Texto de lectura:

Aproximaciones generales

La discusión sobre los diseños curriculares es y ha sido un tema central en el debate educativo. Particularmente, autores como Camillioni (2010) expresan que a comienzos del siglo XX, el campo de la didáctica se redujo al campo del currículo, específicamente a las discusiones en torno a la teoría curricular.

En dicho sentido, las propuestas vienen siendo bien diversas, con muchos años marcados por diseños curriculares por objetivos de aprendizaje (Bobbit, 1971; Tyler, 1986; Taba, 1974), o con giros hermenéuticos (Stenhouse, 1998), en ambos casos con eje en los saberes que el currículo pone en juego, siempre con énfasis en la reproducción de objetos de cultura.

La década de los setenta vino de la mano de propuestas críticas (Kemmis, 1993; Grundy, 1998) que buscaban trascender epistemologías positivistas e, inclusive, propuestas hermenéuticas. El propósito en aquel entonces fue pensar la educación con carácter de emancipación; es decir, pensar en la formación de sujetos que, a partir de la práctica y con una mirada crítica sobre el mundo, devinieran posibles agentes de trasformación de la sociedad capitalista tardía, bajo el horizonte de la justicia social. Esta mirada redimensionaba el alcance de la práctica educativa, desenmascarando la dimensión política subyacente a la acción pedagógica e implícita del diseño curricular, y las funciones proyectadas por él y sus prácticas para la sociedad.

Contenido de datos:
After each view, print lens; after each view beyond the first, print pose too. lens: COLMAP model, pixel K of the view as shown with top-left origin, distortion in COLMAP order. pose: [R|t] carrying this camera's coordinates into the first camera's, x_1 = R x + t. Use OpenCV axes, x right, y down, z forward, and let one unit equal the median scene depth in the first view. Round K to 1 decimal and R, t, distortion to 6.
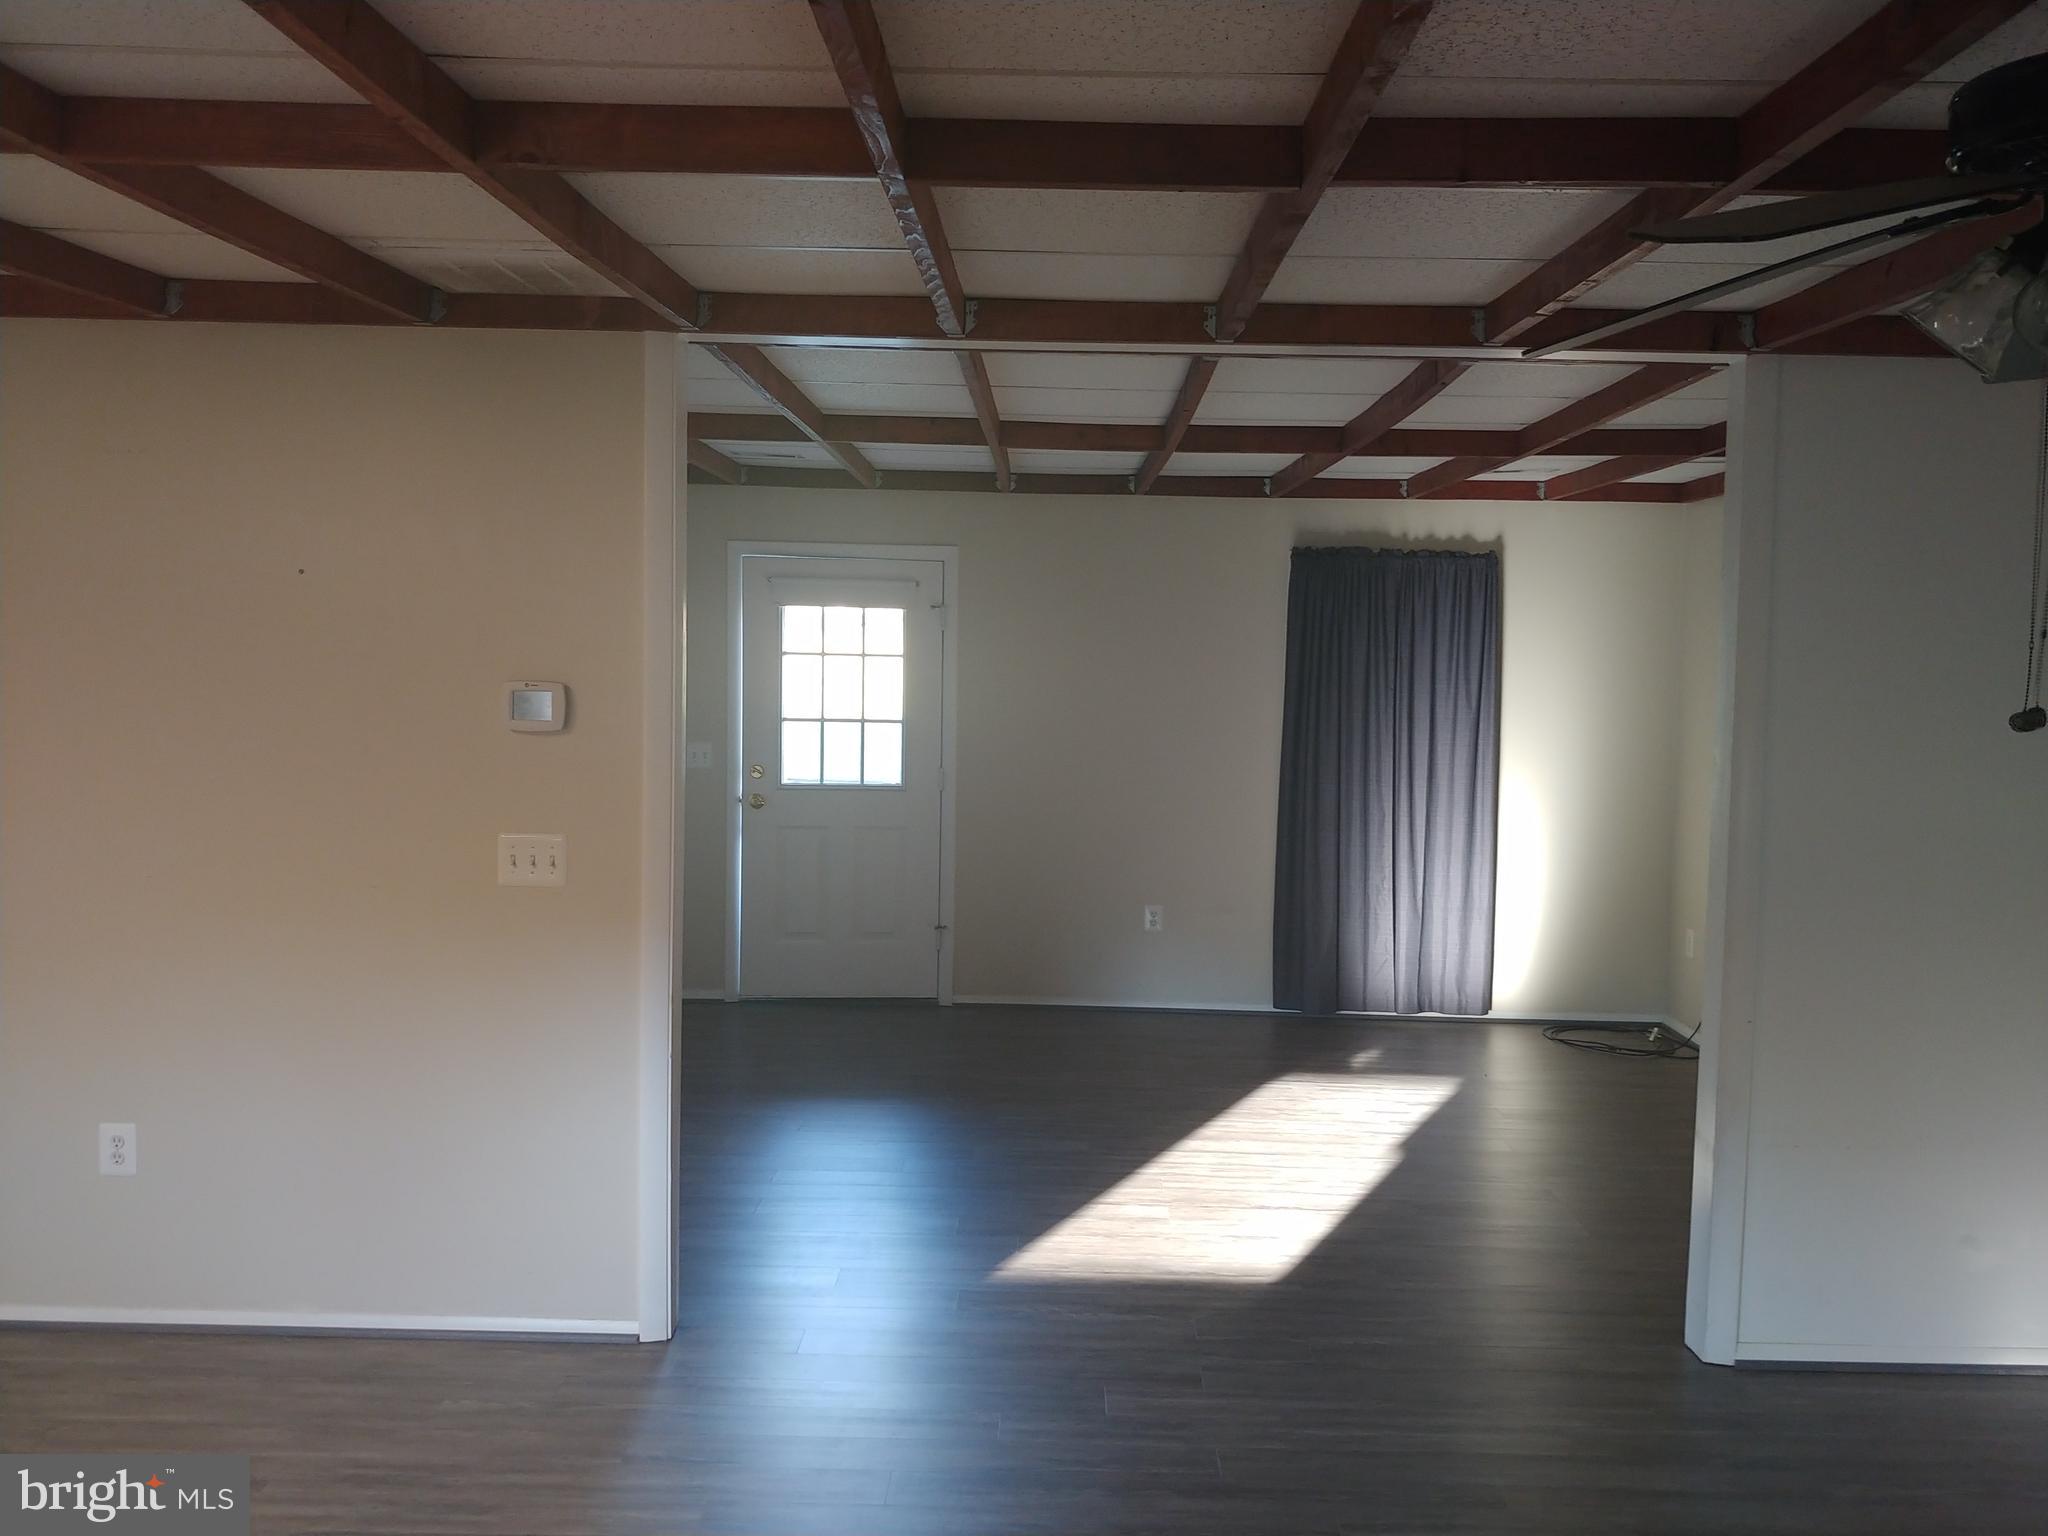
lens RADIAL K [[1873.7, 0, 1046.1], [0, 1873.7, 762.5], [0, 0, 1]] dist [0.037212, 0.000000]
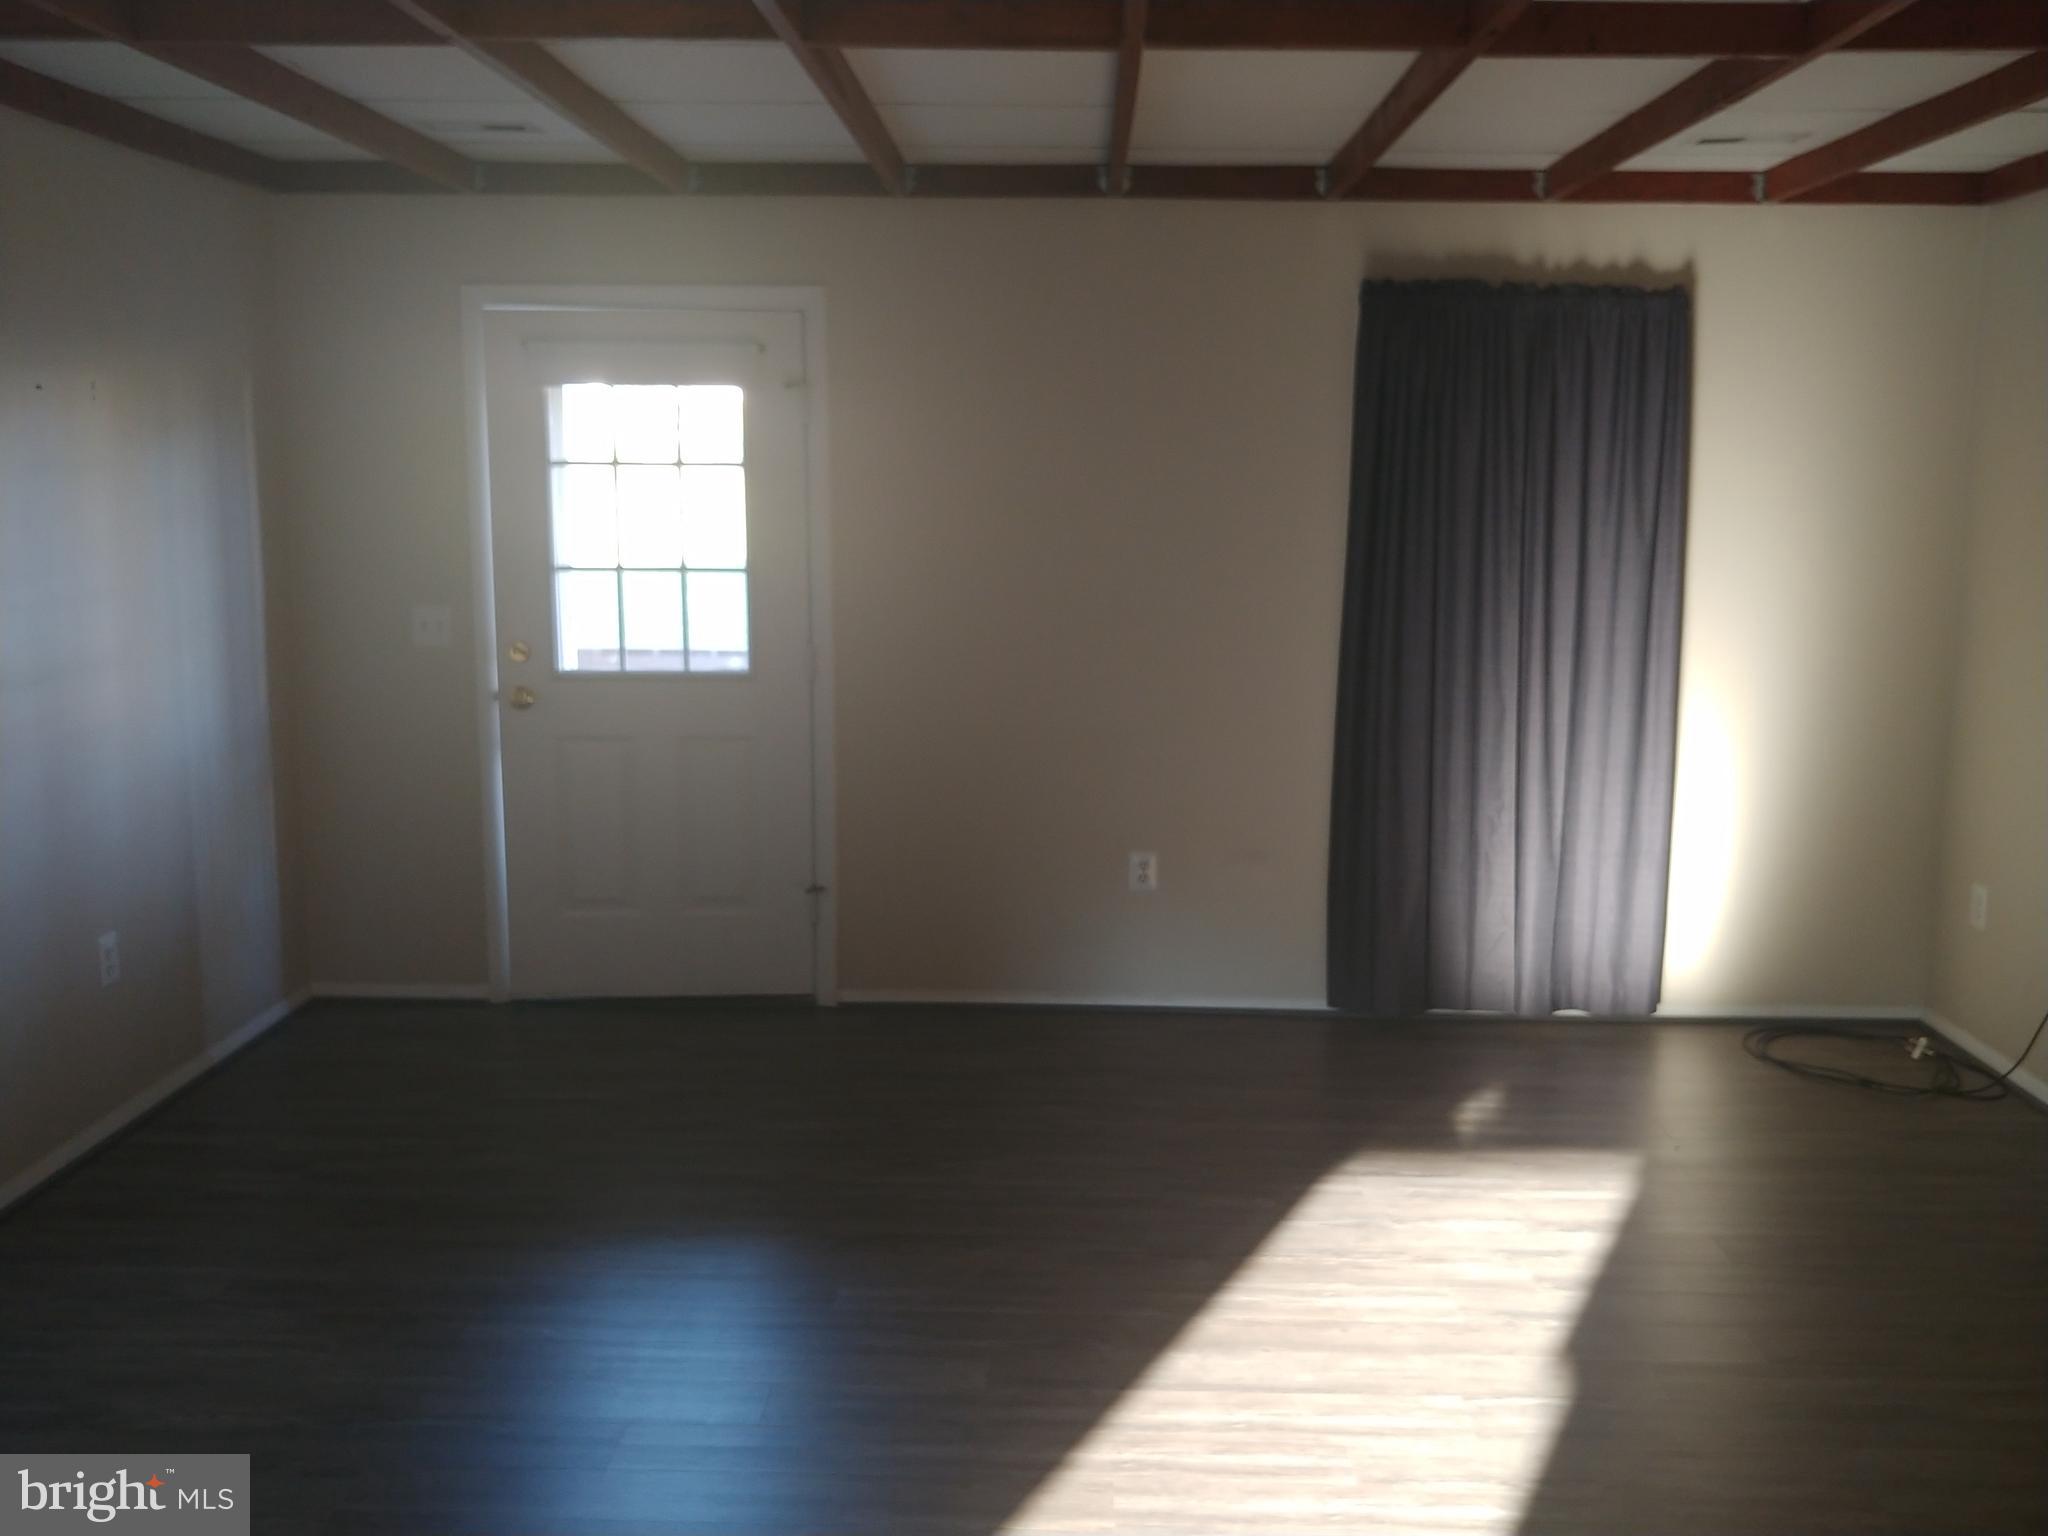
lens RADIAL K [[1873.7, 0, 1092.2], [0, 1873.7, 779.1], [0, 0, 1]] dist [0.037212, 0.000000]
pose [[0.999937, -0.011186, -0.000812, 0.040456], [0.011206, 0.993359, 0.114507, -0.023089], [-0.000474, -0.114509, 0.993422, 0.361689]]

Tareas propuestas:
(a) Responda estas preguntas sobre el texto acerca de los diseños curriculares:
(i) Según Camillioni (2010), ¿a qué se redujo el campo de la didáctica a comienzos del siglo XX?
(ii) ¿Qué autor se menciona en relación con los giros hermenéuticos?
(iii) ¿Qué buscaban trascender las propuestas críticas de la década de los setenta?
(b) Prosiga el texto sobre los diseños curriculares a partir del punto en que termina.

Respuestas:
(a)
(i) Se redujo al campo del currículo, específicamente a las discusiones en torno a la teoría curricular.
(ii) Stenhouse (1998).
(iii) Buscaban trascender las epistemologías positivistas e, inclusive, las propuestas hermenéuticas.

(b)
En cualquier caso, cada diseño curricular – sea cual sea su estructura– opera en dependencia con un aparato evaluativo que lo sostiene y que es sostenido por él. Esta dialéctica buscará estadios de equilibrio que habiliten (y validen) la reproducción del modelo, habilitación que se logra en tanto que el modelo pueda sostenerse. Por ende, un cambio curricular implica la revisión y la transformación evaluativa, y viceversa. En el marco de esa relación de dependencia no puede pensarse una práctica disociada de la otra. A modo de ejemplo, la tranquilidad que habilitaban los modelos por objetivos se vio alterada al momento en que Stenhouse (1987) planteó pensar los objetivos a modo de hipótesis. No partir de un objetivo preestablecido que expresase lo que el niño sería capaz de hacer –elemento que definía lo que había que evaluar–, complejizaba las prácticas profesionales.

Más allá de cuestiones de formas, son los asuntos de fondo los que en definitiva configuran los rumbos de los diseños curriculares y, de su mano, de los de las políticas evaluativas. Como decíamos, un pensamiento de la totalidad –en sentido marxista– implica asumir que las relaciones productivas y el sistema político educativo son parte de un universo imposible de disociar. Hoy podríamos afirmar que el mercado incide en los continuos y permanentes corrimientos que el sistema educativo propone casi que en cada rincón de nuestro planeta y que se espera, por tanto, un retorno de lo construido en el plano educativo sobre la productividad de los países, desde la mirada del capital humano.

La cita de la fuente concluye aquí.